Extract provided:
>>>>

We were all quick to respond to calls to work from home. And in those throes of adjusting to our new normal, I am so, so grateful to Music on Main for remembering, and hosting our monthly gathering. Every last Friday of the month we join members from DOXA, Music on Main, Touchstone Theatre, our fab Facility Manager Darren and his trusty assistant Lindsay, to just… hang out. Although we had to have our March Final Friday remotely, I was so happy to see my colleagues’ faces, and hear how they were adjusting to these strange times. 

I’m looking forward to the days when we will once again be able to gather, and hug each other, and laugh together. But for now, these little touchstones are keeping me going, and I’m so grateful for them. 


Land and Sustenance

Nicole Ebert, Development Officer

There are some things we never forget, and living in the country on 140 acres of farmland is one of those things. Every year I reminisce about that Spring: the smell of manure, sorting through envelopes of seeds saved from the last year, and that immense sense of wonder that comes from watching those tiny sprouts emerge seemingly out of thin air.

<<<<

Information supplied:

>>>>

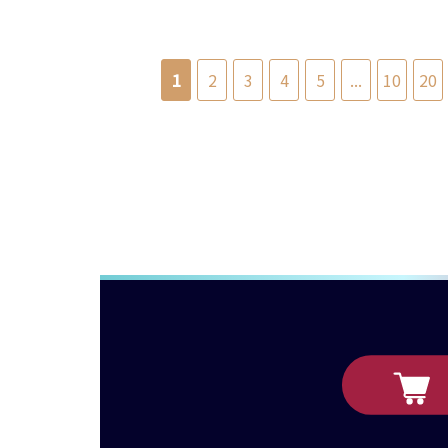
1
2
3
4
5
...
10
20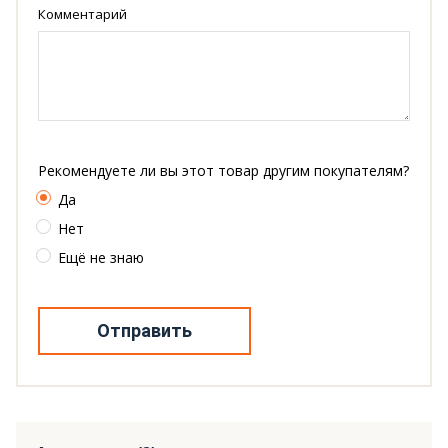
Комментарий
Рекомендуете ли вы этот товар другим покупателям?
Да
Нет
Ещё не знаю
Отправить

<<<<
>>>>

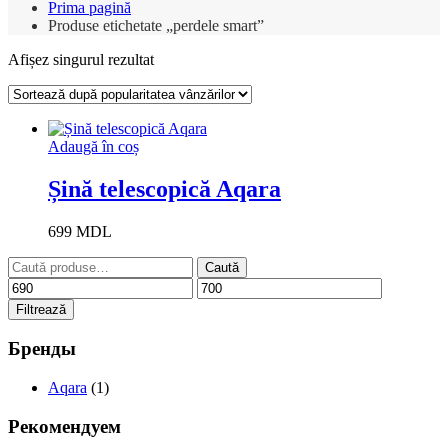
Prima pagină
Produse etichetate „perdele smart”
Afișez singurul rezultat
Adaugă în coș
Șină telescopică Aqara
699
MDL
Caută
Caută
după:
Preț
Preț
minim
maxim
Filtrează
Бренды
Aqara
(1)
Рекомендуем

<<<<

Requirement 1:
Summarize the extract about Final Friday and farm life in two sentences.
Requirement 2:
Copy the passage of the extract about Final Friday and farm life starting with "I’m looking forward" and going on through "grateful for them.".
Requirement 3:
Write what comes next in the extract about Final Friday and farm life, picking up after its last sentence.

Exercise output 1:
After everyone began working from home, the writer was grateful that Music on Main still hosted the monthly Final Friday gathering remotely in March, and the writer looks forward to gathering in person again. In "Land and Sustenance," Development Officer Nicole Ebert recalls living on 140 acres of farmland and reminisces each year about that Spring's manure smell, saved seeds, and the wonder of watching sprouts emerge.

Exercise output 2:
I’m looking forward to the days when we will once again be able to gather, and hug each other, and laugh together. But for now, these little touchstones are keeping me going, and I’m so grateful for them.

Exercise output 3:
This is the time of year that farms across BC are preparing the land and caring for their seedlings. Many are now figuring out how to keep their families and staff healthy, and considering new ways to get us fresh food safely. Farmers are already at the mercy of the weather, and there are so many things they just can’t control.

With local restaurants and businesses closed, many farmers are finding themselves in places of uncertainty. Nevertheless, they are finding solutions and working tirelessly to do their work, and for that I am so deeply grateful.

I encourage folks to find ways to support local food sources and BC farmers. Register for a CSA, visit an independently owned grocery store that sources local produce, or find an online delivery service; and lets give our support to those farmers.


Advocacy and Service

Jason Dubois, Managing Director

We have colleagues in Vancouver and across the country who run service organizations for the arts sector. We rely on them for information about sectoral initiatives and regulatory changes, for advocacy with public funders, and for support and advice when we find our organizations in difficult situations.

They spend years putting in place plans to respond to almost any eventuality that the milieu might encounter – a world plague that has completely shut down live performing arts presentation was not among the contingencies for which they were preparing.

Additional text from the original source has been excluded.